TASK: What is the number of lines in the data that include the string "Benoitgofadmin"? Give it by itself.

DATA RECORDS:
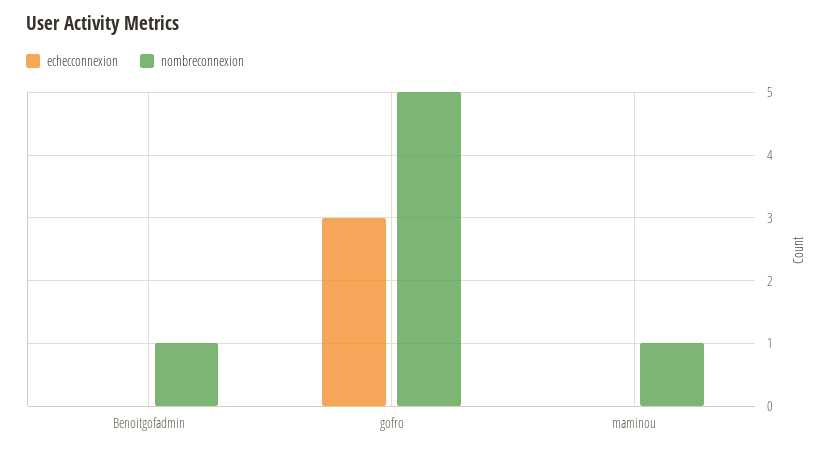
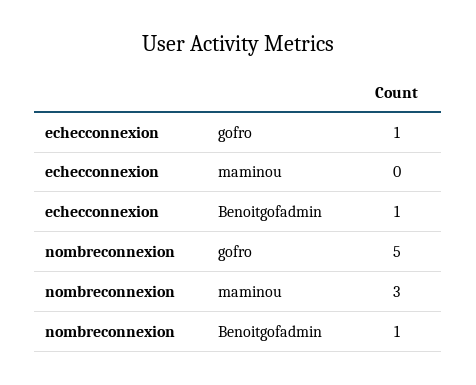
  {
    "echecconnexion": {
-     "Benoitgofadmin": 0,
+     "Benoitgofadmin": 1,
-     "gofro": 3,
+     "gofro": 1,
      "maminou": 0
    },
    "nombreconnexion": {
      "Benoitgofadmin": 1,
      "gofro": 5,
-     "maminou": 1
+     "maminou": 3
    }
  }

ANSWER FOR THE TASK: 3